Dear Dr. D',
What do I tell my department when they would like to change the ratios?
It’s easy for teachers to want to customize the ratios for specific assignments, but please do not do that because it negatively affects the outcome and confuses the students. Trust me on this. Instead, make your intentions clear about the assignment clear by giving the kids clear expectations and assigning value to those expectations. For example,
for an assignment with a (1:2+) or a (2+:1 ) ratio,
Send the students a clear message about your expectations regarding the number of sentences – something like this --
- 2 simple sentences = highest score is a C
- 3 simple sentences = highest score is a B
- 4 or more simple sentences = highest score is an A
More importantly, when they learn “types of sentences,” provide a scoring guide that assesses their learning of sentence types:
- Simple only sentences = highest score is a C
- A combination of 2 or more simple, compound, or complex sentences = highest score is a B
- A combination of 1 or more simple, compound, or complex sentence combined with 1 or more compound-complex sentences = highest score is an A
Finally, adding “chunks” is also a way to “get more” from those noggins . . .

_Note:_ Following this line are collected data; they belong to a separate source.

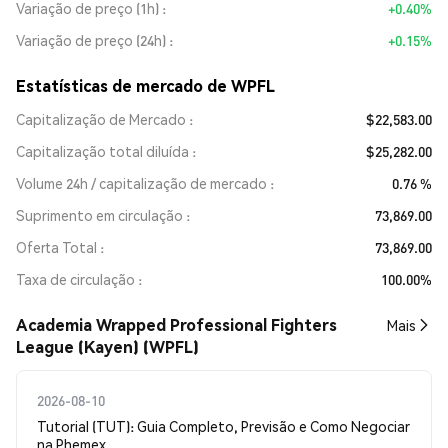
Variação de preço (1h)
+0.40%
Variação de preço (24h)
+0.15%
Estatísticas de mercado de WPFL
Capitalização de Mercado
$22,583.00
Capitalização total diluída
$25,282.00
Volume 24h / capitalização de mercado
0.76 %
Suprimento em circulação
73,869.00
Oferta Total
73,869.00
Taxa de circulação
100.00%
Academia Wrapped Professional Fighters
Mais
League (Kayen) (WPFL)
2026-08-10
Tutorial (TUT): Guia Completo, Previsão e Como Negociar
na Phemex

Of course, the writing scores are also contingent on the content of their sentences, not simply the number or the types of sentences, and that’s why you stipulate “highest score.” But the “types of sentences” option truly increases the sophistication of the writing, even without weaving.
In English Language Arts (ELA) classes, teach the sentence types to the class as a whole and make the above grading stipulations as a formative assessment. The “Shaping Sheet” is the great organizer to grade for “types,” provide one-on-one conferences for relearning, and for demonstrating student models of great sentences before they go to their final drafts. Then, after they have practiced with “types,” add the weaving technique for those individual students who are ready. This works well!